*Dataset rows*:
-=-=-

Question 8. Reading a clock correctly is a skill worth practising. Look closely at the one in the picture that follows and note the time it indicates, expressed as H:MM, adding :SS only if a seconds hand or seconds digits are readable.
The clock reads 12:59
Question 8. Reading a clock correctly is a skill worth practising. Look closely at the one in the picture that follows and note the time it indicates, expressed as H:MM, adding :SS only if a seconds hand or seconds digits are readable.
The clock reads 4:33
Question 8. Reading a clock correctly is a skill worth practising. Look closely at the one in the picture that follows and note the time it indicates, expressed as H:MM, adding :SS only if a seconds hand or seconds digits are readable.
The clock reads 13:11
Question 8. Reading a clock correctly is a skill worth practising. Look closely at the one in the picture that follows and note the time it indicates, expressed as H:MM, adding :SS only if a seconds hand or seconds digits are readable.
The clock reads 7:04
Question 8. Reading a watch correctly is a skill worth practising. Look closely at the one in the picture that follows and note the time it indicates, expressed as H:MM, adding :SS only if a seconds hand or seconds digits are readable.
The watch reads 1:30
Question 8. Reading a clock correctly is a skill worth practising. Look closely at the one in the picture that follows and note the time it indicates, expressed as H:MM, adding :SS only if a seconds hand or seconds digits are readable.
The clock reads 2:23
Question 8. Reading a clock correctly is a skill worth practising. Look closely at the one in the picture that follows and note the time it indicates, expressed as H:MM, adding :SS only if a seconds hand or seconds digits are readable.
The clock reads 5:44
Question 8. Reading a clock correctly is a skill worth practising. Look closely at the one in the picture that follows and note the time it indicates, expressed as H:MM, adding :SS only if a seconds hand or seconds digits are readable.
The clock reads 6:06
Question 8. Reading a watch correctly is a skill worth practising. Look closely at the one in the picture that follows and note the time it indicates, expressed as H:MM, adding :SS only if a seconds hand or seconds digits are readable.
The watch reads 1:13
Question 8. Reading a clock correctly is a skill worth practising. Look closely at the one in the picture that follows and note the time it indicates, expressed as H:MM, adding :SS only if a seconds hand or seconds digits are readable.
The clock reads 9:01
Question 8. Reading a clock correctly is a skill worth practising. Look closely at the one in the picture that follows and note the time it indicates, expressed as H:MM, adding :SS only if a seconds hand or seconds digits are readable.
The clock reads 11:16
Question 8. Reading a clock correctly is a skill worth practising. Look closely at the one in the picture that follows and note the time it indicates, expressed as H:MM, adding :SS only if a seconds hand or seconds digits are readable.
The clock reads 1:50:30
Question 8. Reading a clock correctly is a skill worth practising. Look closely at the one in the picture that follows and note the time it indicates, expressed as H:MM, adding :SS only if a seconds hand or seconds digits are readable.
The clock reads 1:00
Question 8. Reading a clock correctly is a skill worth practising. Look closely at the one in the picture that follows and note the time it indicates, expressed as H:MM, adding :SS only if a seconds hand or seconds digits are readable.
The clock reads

-=-=-

*To do*:
Express the lines of the data as a JSON list of strings, one string per line, starting at the first line and ending at the line that contains "The clock reads 13:11". Omit blank lines.

*Exercise solution*:
[
  "Question 8. Reading a clock correctly is a skill worth practising. Look closely at the one in the picture that follows and note the time it indicates, expressed as H:MM, adding :SS only if a seconds hand or seconds digits are readable.",
  "The clock reads 12:59",
  "Question 8. Reading a clock correctly is a skill worth practising. Look closely at the one in the picture that follows and note the time it indicates, expressed as H:MM, adding :SS only if a seconds hand or seconds digits are readable.",
  "The clock reads 4:33",
  "Question 8. Reading a clock correctly is a skill worth practising. Look closely at the one in the picture that follows and note the time it indicates, expressed as H:MM, adding :SS only if a seconds hand or seconds digits are readable.",
  "The clock reads 13:11"
]